## Source data
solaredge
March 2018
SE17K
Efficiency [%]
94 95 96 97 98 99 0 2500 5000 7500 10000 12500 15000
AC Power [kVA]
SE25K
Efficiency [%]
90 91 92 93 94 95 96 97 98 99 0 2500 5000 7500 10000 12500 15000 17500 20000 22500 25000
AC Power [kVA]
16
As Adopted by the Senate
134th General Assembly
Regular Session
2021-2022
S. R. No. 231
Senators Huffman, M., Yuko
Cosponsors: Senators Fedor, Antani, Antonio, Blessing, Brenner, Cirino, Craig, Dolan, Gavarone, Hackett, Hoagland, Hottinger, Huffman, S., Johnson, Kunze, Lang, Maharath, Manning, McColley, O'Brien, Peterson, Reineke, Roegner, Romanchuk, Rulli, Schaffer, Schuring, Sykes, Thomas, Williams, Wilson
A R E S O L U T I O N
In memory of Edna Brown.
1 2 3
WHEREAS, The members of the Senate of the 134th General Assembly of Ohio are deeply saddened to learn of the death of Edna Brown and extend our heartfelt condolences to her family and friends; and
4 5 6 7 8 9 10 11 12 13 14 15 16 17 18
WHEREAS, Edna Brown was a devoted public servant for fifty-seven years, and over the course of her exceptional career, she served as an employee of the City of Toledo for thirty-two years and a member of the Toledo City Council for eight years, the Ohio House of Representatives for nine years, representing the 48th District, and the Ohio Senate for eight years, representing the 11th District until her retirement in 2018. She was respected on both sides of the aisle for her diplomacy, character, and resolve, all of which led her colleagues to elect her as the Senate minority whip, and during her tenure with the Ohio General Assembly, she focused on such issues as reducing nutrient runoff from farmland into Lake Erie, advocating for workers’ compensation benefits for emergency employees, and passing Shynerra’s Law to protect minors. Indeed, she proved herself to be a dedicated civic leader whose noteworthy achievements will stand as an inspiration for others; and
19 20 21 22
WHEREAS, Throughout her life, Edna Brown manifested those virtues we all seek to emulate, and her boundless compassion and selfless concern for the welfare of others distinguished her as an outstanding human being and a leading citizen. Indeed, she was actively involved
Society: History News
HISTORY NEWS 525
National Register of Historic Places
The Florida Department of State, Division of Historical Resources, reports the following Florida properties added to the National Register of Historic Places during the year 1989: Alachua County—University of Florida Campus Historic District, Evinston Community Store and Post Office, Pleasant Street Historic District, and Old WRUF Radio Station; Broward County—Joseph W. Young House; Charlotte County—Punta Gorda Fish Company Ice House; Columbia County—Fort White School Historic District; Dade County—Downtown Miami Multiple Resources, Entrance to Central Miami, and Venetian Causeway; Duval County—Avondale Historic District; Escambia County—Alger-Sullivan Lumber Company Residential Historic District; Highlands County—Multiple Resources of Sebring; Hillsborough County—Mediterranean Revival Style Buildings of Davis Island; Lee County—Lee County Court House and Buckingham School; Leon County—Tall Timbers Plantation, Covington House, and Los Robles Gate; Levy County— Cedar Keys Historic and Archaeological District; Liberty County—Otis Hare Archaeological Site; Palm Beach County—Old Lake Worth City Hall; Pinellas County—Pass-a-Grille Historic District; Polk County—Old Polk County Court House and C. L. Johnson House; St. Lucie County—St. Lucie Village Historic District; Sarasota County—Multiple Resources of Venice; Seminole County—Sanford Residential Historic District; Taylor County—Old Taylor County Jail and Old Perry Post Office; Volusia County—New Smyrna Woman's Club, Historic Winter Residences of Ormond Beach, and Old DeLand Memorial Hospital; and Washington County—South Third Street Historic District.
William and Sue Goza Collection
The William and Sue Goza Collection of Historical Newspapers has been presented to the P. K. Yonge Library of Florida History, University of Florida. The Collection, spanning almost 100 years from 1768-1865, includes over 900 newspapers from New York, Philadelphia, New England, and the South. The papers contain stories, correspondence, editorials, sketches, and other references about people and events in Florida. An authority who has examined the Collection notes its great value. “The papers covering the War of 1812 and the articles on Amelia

## Problem
Starting with the first entry and ending with the last, give all of them again unchanged.

## Result
solaredge
March 2018
SE17K
Efficiency [%]
94 95 96 97 98 99 0 2500 5000 7500 10000 12500 15000
AC Power [kVA]
SE25K
Efficiency [%]
90 91 92 93 94 95 96 97 98 99 0 2500 5000 7500 10000 12500 15000 17500 20000 22500 25000
AC Power [kVA]
16
As Adopted by the Senate
134th General Assembly
Regular Session
2021-2022
S. R. No. 231
Senators Huffman, M., Yuko
Cosponsors: Senators Fedor, Antani, Antonio, Blessing, Brenner, Cirino, Craig, Dolan, Gavarone, Hackett, Hoagland, Hottinger, Huffman, S., Johnson, Kunze, Lang, Maharath, Manning, McColley, O'Brien, Peterson, Reineke, Roegner, Romanchuk, Rulli, Schaffer, Schuring, Sykes, Thomas, Williams, Wilson
A R E S O L U T I O N
In memory of Edna Brown.
1 2 3
WHEREAS, The members of the Senate of the 134th General Assembly of Ohio are deeply saddened to learn of the death of Edna Brown and extend our heartfelt condolences to her family and friends; and
4 5 6 7 8 9 10 11 12 13 14 15 16 17 18
WHEREAS, Edna Brown was a devoted public servant for fifty-seven years, and over the course of her exceptional career, she served as an employee of the City of Toledo for thirty-two years and a member of the Toledo City Council for eight years, the Ohio House of Representatives for nine years, representing the 48th District, and the Ohio Senate for eight years, representing the 11th District until her retirement in 2018. She was respected on both sides of the aisle for her diplomacy, character, and resolve, all of which led her colleagues to elect her as the Senate minority whip, and during her tenure with the Ohio General Assembly, she focused on such issues as reducing nutrient runoff from farmland into Lake Erie, advocating for workers’ compensation benefits for emergency employees, and passing Shynerra’s Law to protect minors. Indeed, she proved herself to be a dedicated civic leader whose noteworthy achievements will stand as an inspiration for others; and
19 20 21 22
WHEREAS, Throughout her life, Edna Brown manifested those virtues we all seek to emulate, and her boundless compassion and selfless concern for the welfare of others distinguished her as an outstanding human being and a leading citizen. Indeed, she was actively involved
Society: History News
HISTORY NEWS 525
National Register of Historic Places
The Florida Department of State, Division of Historical Resources, reports the following Florida properties added to the National Register of Historic Places during the year 1989: Alachua County—University of Florida Campus Historic District, Evinston Community Store and Post Office, Pleasant Street Historic District, and Old WRUF Radio Station; Broward County—Joseph W. Young House; Charlotte County—Punta Gorda Fish Company Ice House; Columbia County—Fort White School Historic District; Dade County—Downtown Miami Multiple Resources, Entrance to Central Miami, and Venetian Causeway; Duval County—Avondale Historic District; Escambia County—Alger-Sullivan Lumber Company Residential Historic District; Highlands County—Multiple Resources of Sebring; Hillsborough County—Mediterranean Revival Style Buildings of Davis Island; Lee County—Lee County Court House and Buckingham School; Leon County—Tall Timbers Plantation, Covington House, and Los Robles Gate; Levy County— Cedar Keys Historic and Archaeological District; Liberty County—Otis Hare Archaeological Site; Palm Beach County—Old Lake Worth City Hall; Pinellas County—Pass-a-Grille Historic District; Polk County—Old Polk County Court House and C. L. Johnson House; St. Lucie County—St. Lucie Village Historic District; Sarasota County—Multiple Resources of Venice; Seminole County—Sanford Residential Historic District; Taylor County—Old Taylor County Jail and Old Perry Post Office; Volusia County—New Smyrna Woman's Club, Historic Winter Residences of Ormond Beach, and Old DeLand Memorial Hospital; and Washington County—South Third Street Historic District.
William and Sue Goza Collection
The William and Sue Goza Collection of Historical Newspapers has been presented to the P. K. Yonge Library of Florida History, University of Florida. The Collection, spanning almost 100 years from 1768-1865, includes over 900 newspapers from New York, Philadelphia, New England, and the South. The papers contain stories, correspondence, editorials, sketches, and other references about people and events in Florida. An authority who has examined the Collection notes its great value. “The papers covering the War of 1812 and the articles on Amelia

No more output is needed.